■ SOURCE PASSAGE
NOTES TO THE FINANCIAL STATEMENTS (UNAUDITED)
for the six months ended 30 June 2013
1. Accounting Policies
a) Basis of Accounting
The financial statements for the Reporting Period have been prepared in compliance with UK Generally Accepted Accounting Practice, and with the Statement of Recommended Practice (the SORP) entitled "Financial Statements of Investment Trust Companies and Venture Capital Trusts" (with the exception of paragraph 80 of the SORP regarding detailed disclosure of financial and operational performance of the Company's unquoted investments due to their confidential nature) which was issued in January 2009.
These financial statements, which have not been audited or reviewed by the Auditors, have been prepared on a going concern basis under the historical cost convention, except for the measurement at fair value for investments. The principal accounting policies have remained unchanged from those set out in the Company's 2012 Annual Report and Accounts.
b) Valuation of Investments
The Company's business is investing in financial assets with a view to profiting from their total return in the form of income and capital growth. As set out in the International Private Equity and Venture Capital Valuation Guidelines below, all investments are designated at fair value.
International Private Equity and Venture Capital Valuation Guidelines
Unquoted investments, including equity and loan investments, are designated at fair value through profit and loss and are valued in accordance with the International Private Equity and Venture Capital Guidelines and Financial Reporting Standard 26 "Financial Instruments: Recognition and Measurement" (FRS 26). Investments are initially recognised at cost. The investments are subsequently re-measured at fair value, as estimated by the Directors. Investment holding gains or losses arising from the revaluation of investments are taken directly to the Income Statement. Fair value is determined as follows:
-- Fair value is the amount for which an asset could be exchanged between
knowledgeable, willing parties in an arm's length transaction.
-- In estimating the fair value for an investment, the Manager will apply
a methodology that is appropriate in light of the nature, facts and
circumstances of the investment and its materiality in the context of
the total investment portfolio and will use reasonable assumptions
and estimates.
-- An appropriate methodology incorporates available information about
all factors that are likely to materially affect the fair value of the
investment. The valuation methodologies are applied consistently from
period to period, except where a change would result in a better
estimate of fair value. Any changes in valuation methodologies will be
clearly disclosed in the financial statements.
The most widely used methodologies are listed below. In assessing which methodology is appropriate, the Directors are predisposed towards those methodologies that draw upon market-based measures of risk and return.
-- Price of recent investment -- Discounted cash flows/earnings multiple -- Net assets -- Available market prices
Of these, the two methodologies most applicable to the Company's investments are:
1 - Price of recent investment
Where the investment being valued was made recently, its cost will generally provide a good indication of value. It is generally considered that this would only apply for a limited period; in practice a period up to the start of the first live event or entertainment content which forms the investment is often applied as the long stop date for such a valuation.
2 - Discounted cash flows/earnings of the underlying business
Investments can be valued by calculating the net present value of expected future cashflows of the Investee Companies. In relation to the Company's investments, anticipating future cashflows in excess of the guaranteed amounts would clearly require highly subjective judgements to be made in the early stage of each investment and therefore would not be an appropriate methodology to apply at such an early stage of the investment.

■ SOURCE DATA

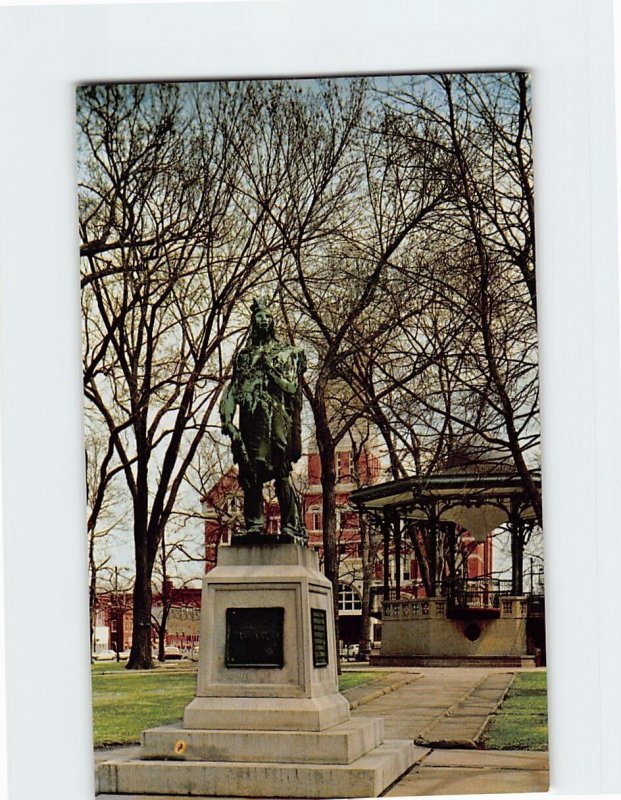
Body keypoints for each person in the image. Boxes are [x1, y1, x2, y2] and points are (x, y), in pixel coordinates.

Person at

■ WORK TASK
Answer these questions from the accounting notes above, one per line:
(a) Which paragraph of the SORP do the financial statements not comply with?
(b) At what amount are investments first recognized?
(c) Under the price-of-recent-investment method, what is often used as the long stop date?

■ ANSWER SECTION
(a) Paragraph 80
(b) At cost
(c) A period up to the start of the first live event or entertainment content that forms the investment